# Plugs, Boots, Ignition coils replacement advice



## xtrailofthedead (Feb 26, 2009)

Hi Team

I own a 2005 X-trail SE. The other day was damp and I had a hard time starting up. Battery is tested and new. Starter was trying hard so I guess I have an issue with ignition parts. I havent replaced the plugs or anything related. 

Thoughts on a DIYer changing the plugs? Ive done this on cap and rotor cars before. Is it as easy as it looks? ie. remove the bolt holding the coils down and pop the assembly off the plug? Should I try to replace the boots first before I decide to replace the coils? Any advice is appreciated! I did a search and couldn't find anything related on this forum. 

Thanks in advance 
Ryan


----------



## xtrailofthedead (Feb 26, 2009)

30 views and noone has anything to add? Help a brother out here!


----------



## rogoman (Dec 16, 2004)

It looks like it's time for plugs to be replaced. After removing a coil, examine the boot for any cracks. Boots can be purchased from most auto parts stores. Upon installation, torque the holding bolts to 6.4 NM (57 In-lbs); don't over-torque, it's easy to strip the threads.

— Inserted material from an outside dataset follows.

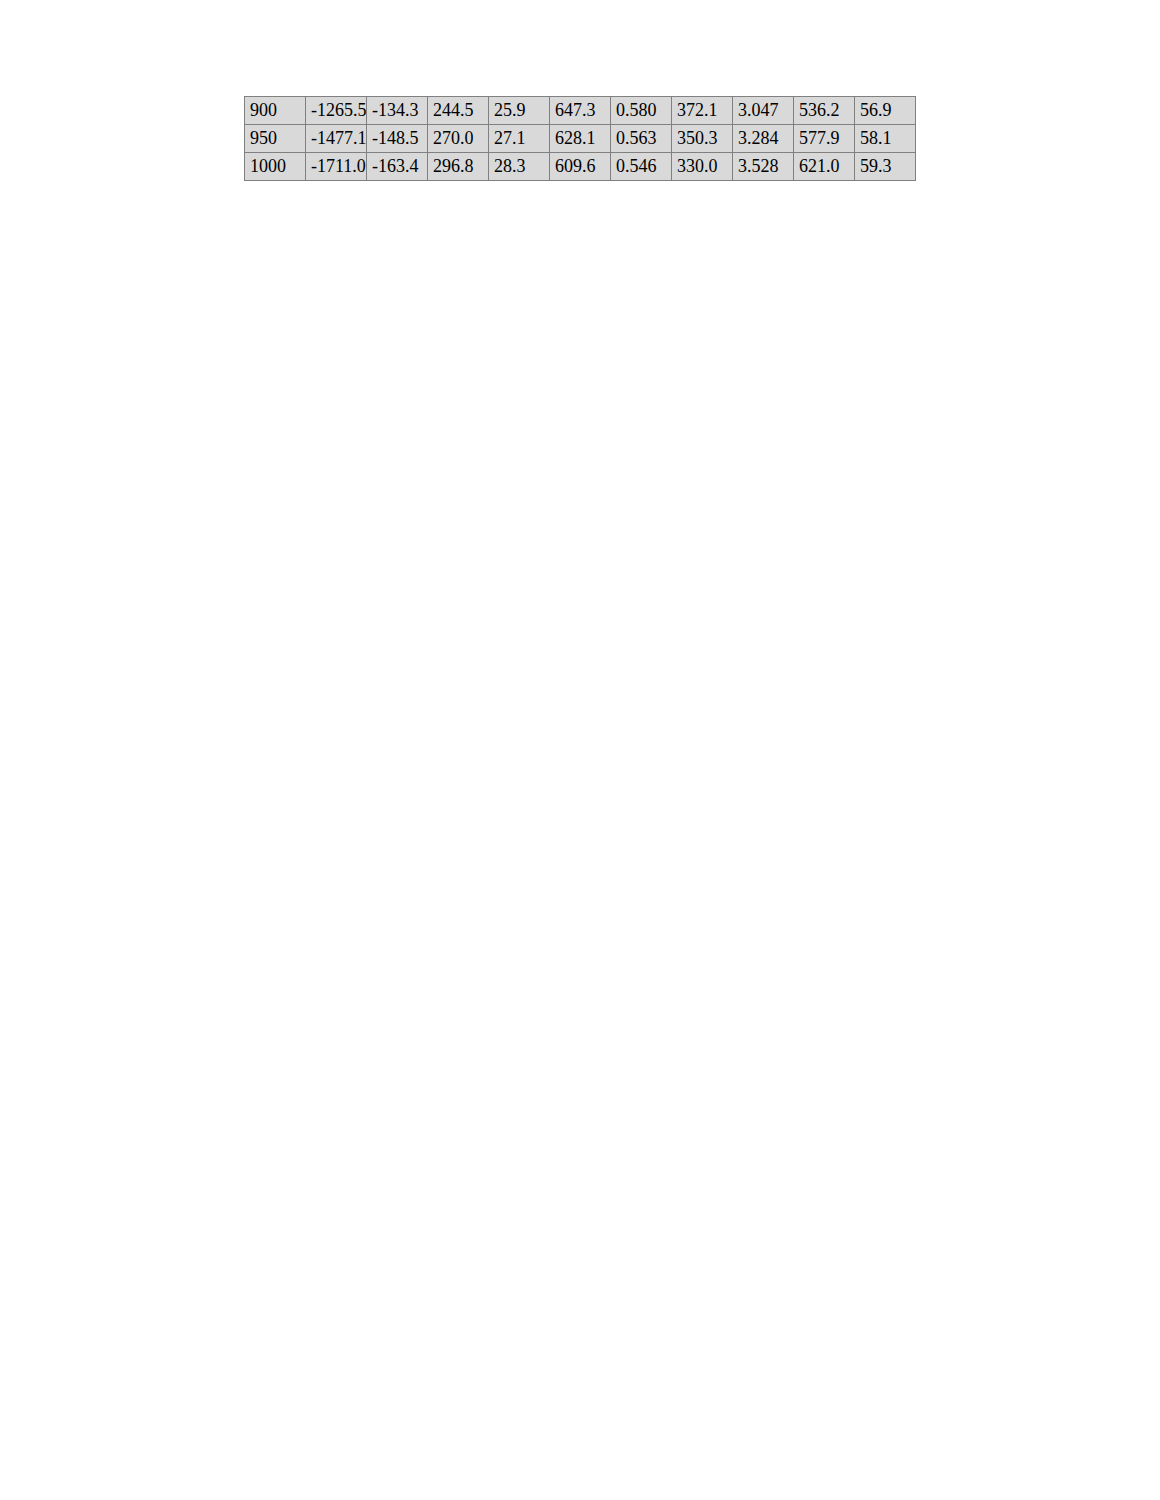| 900 | -1265.5 | -134.3 | 244.5 | 25.9 | 647.3 | 0.580 | 372.1 | 3.047 | 536.2 | 56.9 |
| 950 | -1477.1 | -148.5 | 270.0 | 27.1 | 628.1 | 0.563 | 350.3 | 3.284 | 577.9 | 58.1 |
| 1000 | -1711.0 | -163.4 | 296.8 | 28.3 | 609.6 | 0.546 | 330.0 | 3.528 | 621.0 | 59.3 |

Be sure to use the OEM NGK plugs; not some other aftermarket brand.


----------



## talljerry (Mar 24, 2012)

I use NGK Iridium IX Spark Plugs


----------



## chadn (Jan 28, 2010)

The plugs are very easy to change on the x-trail. 

I would go with the stock laser platinum NGK plugs. They are rated for for 100,000 miles (160,000 km) compared to the iridium IX plugs being rated for 50,000 miles (80,000 km). 

http://www.ngksparkplugs.com/pdf/DYK_LaserIridium_vs_Iridium%20IX.pdf


----------



## xtrailofthedead (Feb 26, 2009)

Thanks for all the input team. I appreciate that. I have replaced the plugs and boots which were looking pretty worn and all is well! Ive been in a very wet and rainy Vancouver for a week and no problems as yet.


----------



## quadraria10 (Jul 6, 2010)

Thanks for this. We have had lots of rain this week and it seemed my idle was a little rougher than usual. I replaced the plugs last fall but not the coil boots. So I have ordered four NGK ones and will replace them when they arrive, as one of mine has changed colour and is now a bit brown. I am wondering if I might not have tightened one of the plugs sufficiently. I didn't use a torque wrench to install them, but I think I will remove the one and check it and then torque it back it at 20 ft lbs. NGK specs are 18 to 21 for that.

Will report back in a week or so when I have the coil boots.


----------



## quadraria10 (Jul 6, 2010)

In case anyone is wondering what I am referring to here is a good video. Mine is not so bad that I have a fault code, but seeing they are 10 years old and one is showing signs of going bad I will replace them all






Here is what I ordered

More Information for NGK 58924


----------



## quadraria10 (Jul 6, 2010)

Well did a little more research into why one of my boots was browning, and it seems this was caused one by one of my plugs being not quite tight enough. Snugged it up and engine was running fine. Got the NGK boots this week with my rear brake parts, and installed them. Can't really say its made any difference, and frankly other than the one with some discoloration of the exterior rubber the originals were all fine, as were the wires within and what I guess is a ceramic resistor. 
Seems the originals are Denso's and they have a white ceramic bit that is a bit longer than the black one that comes with the NGKs. But the NGKs work fine and the engine is running well. I did not bother using any dialectic grease with them.
The pic of the wire that comes with them on RockAuto is not quite correct. The NGKs have a black resistor like these
More Information for ACDELCO 16023

The ones I removed were identical to these for an Altima from Denso--that for some reason RockAuto does not show as being for the x trail, even though the NGK for both is the same part number

More Information for DENSO 6714288

Note for anyone installing them the resistor is inserted into the upper position, the reverse of the way its shown in both pics. The loose spring part should be downwards towards the plug. The tight spring with the resistor goes top end where you push it into the coil. I am sure you will figure it out lol.


----------